Task brief: Please format each line of the material below as a string in a single JSON list, one string per line, with blank lines left out.

Materials provided:
-- Start --

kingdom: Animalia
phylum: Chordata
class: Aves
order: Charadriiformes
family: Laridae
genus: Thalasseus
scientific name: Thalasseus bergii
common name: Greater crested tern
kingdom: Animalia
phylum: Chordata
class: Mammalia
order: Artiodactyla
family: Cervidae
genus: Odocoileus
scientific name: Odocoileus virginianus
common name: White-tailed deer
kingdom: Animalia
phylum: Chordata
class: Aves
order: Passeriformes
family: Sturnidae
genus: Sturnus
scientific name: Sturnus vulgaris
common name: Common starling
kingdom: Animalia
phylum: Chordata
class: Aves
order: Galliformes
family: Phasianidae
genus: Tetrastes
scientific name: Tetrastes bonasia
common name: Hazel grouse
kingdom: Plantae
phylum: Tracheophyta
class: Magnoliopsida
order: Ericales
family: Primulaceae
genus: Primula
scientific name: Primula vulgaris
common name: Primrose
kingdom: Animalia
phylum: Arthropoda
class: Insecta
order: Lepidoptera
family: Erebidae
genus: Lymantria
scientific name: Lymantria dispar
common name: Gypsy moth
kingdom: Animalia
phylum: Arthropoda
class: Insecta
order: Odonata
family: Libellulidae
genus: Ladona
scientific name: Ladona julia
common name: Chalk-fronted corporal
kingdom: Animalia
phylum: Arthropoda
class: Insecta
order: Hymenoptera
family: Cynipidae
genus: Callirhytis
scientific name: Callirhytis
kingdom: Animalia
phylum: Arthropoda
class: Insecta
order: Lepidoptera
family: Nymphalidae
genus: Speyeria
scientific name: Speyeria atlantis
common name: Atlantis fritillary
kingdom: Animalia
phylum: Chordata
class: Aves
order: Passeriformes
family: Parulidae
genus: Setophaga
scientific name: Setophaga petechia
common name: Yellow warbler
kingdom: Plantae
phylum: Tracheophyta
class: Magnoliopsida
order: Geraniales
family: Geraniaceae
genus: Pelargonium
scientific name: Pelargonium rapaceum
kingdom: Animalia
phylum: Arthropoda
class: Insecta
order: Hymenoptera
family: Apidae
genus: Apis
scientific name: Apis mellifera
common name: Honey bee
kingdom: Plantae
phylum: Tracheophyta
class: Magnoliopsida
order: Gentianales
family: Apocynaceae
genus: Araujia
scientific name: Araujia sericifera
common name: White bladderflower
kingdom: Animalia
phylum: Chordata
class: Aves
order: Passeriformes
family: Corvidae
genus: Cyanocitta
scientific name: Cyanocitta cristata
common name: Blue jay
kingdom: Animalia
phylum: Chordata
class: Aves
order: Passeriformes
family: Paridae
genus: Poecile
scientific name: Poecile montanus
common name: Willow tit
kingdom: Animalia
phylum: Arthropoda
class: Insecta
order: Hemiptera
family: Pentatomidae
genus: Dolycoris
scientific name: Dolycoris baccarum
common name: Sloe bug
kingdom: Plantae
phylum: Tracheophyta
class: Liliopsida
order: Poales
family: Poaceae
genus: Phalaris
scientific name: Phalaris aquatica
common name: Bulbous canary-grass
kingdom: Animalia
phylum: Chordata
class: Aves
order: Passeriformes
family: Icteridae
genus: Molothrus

-- End --

Solution to the exercise:
[
  "kingdom: Animalia",
  "phylum: Chordata",
  "class: Aves",
  "order: Charadriiformes",
  "family: Laridae",
  "genus: Thalasseus",
  "scientific name: Thalasseus bergii",
  "common name: Greater crested tern",
  "kingdom: Animalia",
  "phylum: Chordata",
  "class: Mammalia",
  "order: Artiodactyla",
  "family: Cervidae",
  "genus: Odocoileus",
  "scientific name: Odocoileus virginianus",
  "common name: White-tailed deer",
  "kingdom: Animalia",
  "phylum: Chordata",
  "class: Aves",
  "order: Passeriformes",
  "family: Sturnidae",
  "genus: Sturnus",
  "scientific name: Sturnus vulgaris",
  "common name: Common starling",
  "kingdom: Animalia",
  "phylum: Chordata",
  "class: Aves",
  "order: Galliformes",
  "family: Phasianidae",
  "genus: Tetrastes",
  "scientific name: Tetrastes bonasia",
  "common name: Hazel grouse",
  "kingdom: Plantae",
  "phylum: Tracheophyta",
  "class: Magnoliopsida",
  "order: Ericales",
  "family: Primulaceae",
  "genus: Primula",
  "scientific name: Primula vulgaris",
  "common name: Primrose",
  "kingdom: Animalia",
  "phylum: Arthropoda",
  "class: Insecta",
  "order: Lepidoptera",
  "family: Erebidae",
  "genus: Lymantria",
  "scientific name: Lymantria dispar",
  "common name: Gypsy moth",
  "kingdom: Animalia",
  "phylum: Arthropoda",
  "class: Insecta",
  "order: Odonata",
  "family: Libellulidae",
  "genus: Ladona",
  "scientific name: Ladona julia",
  "common name: Chalk-fronted corporal",
  "kingdom: Animalia",
  "phylum: Arthropoda",
  "class: Insecta",
  "order: Hymenoptera",
  "family: Cynipidae",
  "genus: Callirhytis",
  "scientific name: Callirhytis",
  "kingdom: Animalia",
  "phylum: Arthropoda",
  "class: Insecta",
  "order: Lepidoptera",
  "family: Nymphalidae",
  "genus: Speyeria",
  "scientific name: Speyeria atlantis",
  "common name: Atlantis fritillary",
  "kingdom: Animalia",
  "phylum: Chordata",
  "class: Aves",
  "order: Passeriformes",
  "family: Parulidae",
  "genus: Setophaga",
  "scientific name: Setophaga petechia",
  "common name: Yellow warbler",
  "kingdom: Plantae",
  "phylum: Tracheophyta",
  "class: Magnoliopsida",
  "order: Geraniales",
  "family: Geraniaceae",
  "genus: Pelargonium",
  "scientific name: Pelargonium rapaceum",
  "kingdom: Animalia",
  "phylum: Arthropoda",
  "class: Insecta",
  "order: Hymenoptera",
  "family: Apidae",
  "genus: Apis",
  "scientific name: Apis mellifera",
  "common name: Honey bee",
  "kingdom: Plantae",
  "phylum: Tracheophyta",
  "class: Magnoliopsida",
  "order: Gentianales",
  "family: Apocynaceae",
  "genus: Araujia",
  "scientific name: Araujia sericifera",
  "common name: White bladderflower",
  "kingdom: Animalia",
  "phylum: Chordata",
  "class: Aves",
  "order: Passeriformes",
  "family: Corvidae",
  "genus: Cyanocitta",
  "scientific name: Cyanocitta cristata",
  "common name: Blue jay",
  "kingdom: Animalia",
  "phylum: Chordata",
  "class: Aves",
  "order: Passeriformes",
  "family: Paridae",
  "genus: Poecile",
  "scientific name: Poecile montanus",
  "common name: Willow tit",
  "kingdom: Animalia",
  "phylum: Arthropoda",
  "class: Insecta",
  "order: Hemiptera",
  "family: Pentatomidae",
  "genus: Dolycoris",
  "scientific name: Dolycoris baccarum",
  "common name: Sloe bug",
  "kingdom: Plantae",
  "phylum: Tracheophyta",
  "class: Liliopsida",
  "order: Poales",
  "family: Poaceae",
  "genus: Phalaris",
  "scientific name: Phalaris aquatica",
  "common name: Bulbous canary-grass",
  "kingdom: Animalia",
  "phylum: Chordata",
  "class: Aves",
  "order: Passeriformes",
  "family: Icteridae",
  "genus: Molothrus"
]